*** Dataset extract ***

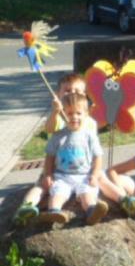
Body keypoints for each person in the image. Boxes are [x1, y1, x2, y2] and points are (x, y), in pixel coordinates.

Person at [13, 73, 98, 226]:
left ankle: (96, 208)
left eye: (77, 91)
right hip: (57, 170)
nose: (72, 94)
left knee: (97, 184)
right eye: (67, 91)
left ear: (85, 95)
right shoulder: (59, 116)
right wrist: (55, 112)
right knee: (41, 187)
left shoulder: (89, 121)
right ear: (58, 94)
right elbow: (50, 129)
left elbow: (94, 151)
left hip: (82, 171)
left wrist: (95, 173)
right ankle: (26, 207)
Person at [37, 93, 108, 225]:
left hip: (84, 175)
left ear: (86, 114)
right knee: (58, 192)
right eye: (69, 113)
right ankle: (53, 211)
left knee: (87, 193)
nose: (74, 117)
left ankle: (92, 212)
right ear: (62, 114)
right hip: (62, 176)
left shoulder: (90, 136)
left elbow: (98, 156)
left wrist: (95, 174)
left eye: (78, 113)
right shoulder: (58, 136)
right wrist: (48, 174)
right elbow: (50, 157)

*** End of Dataset extract ***

What you have to do:
Print the records above exactly as they stand, but leave out the pictures.

Output below:
Body keypoints for each person in the image. Boxes are [x1, y1, x2, y2] and points are (x, y), in pixel coordinates.

Person at [13, 73, 98, 226]:
left ankle: (96, 208)
left eye: (77, 91)
right hip: (57, 170)
nose: (72, 94)
left knee: (97, 184)
right eye: (67, 91)
left ear: (85, 95)
right shoulder: (59, 116)
right wrist: (55, 112)
right knee: (41, 187)
left shoulder: (89, 121)
right ear: (58, 94)
right elbow: (50, 129)
left elbow: (94, 151)
left hip: (82, 171)
left wrist: (95, 173)
right ankle: (26, 207)
Person at [37, 93, 108, 225]:
left hip: (84, 175)
left ear: (86, 114)
right knee: (58, 192)
right eye: (69, 113)
right ankle: (53, 211)
left knee: (87, 193)
nose: (74, 117)
left ankle: (92, 212)
right ear: (62, 114)
right hip: (62, 176)
left shoulder: (90, 136)
left elbow: (98, 156)
left wrist: (95, 174)
left eye: (78, 113)
right shoulder: (58, 136)
right wrist: (48, 174)
right elbow: (50, 157)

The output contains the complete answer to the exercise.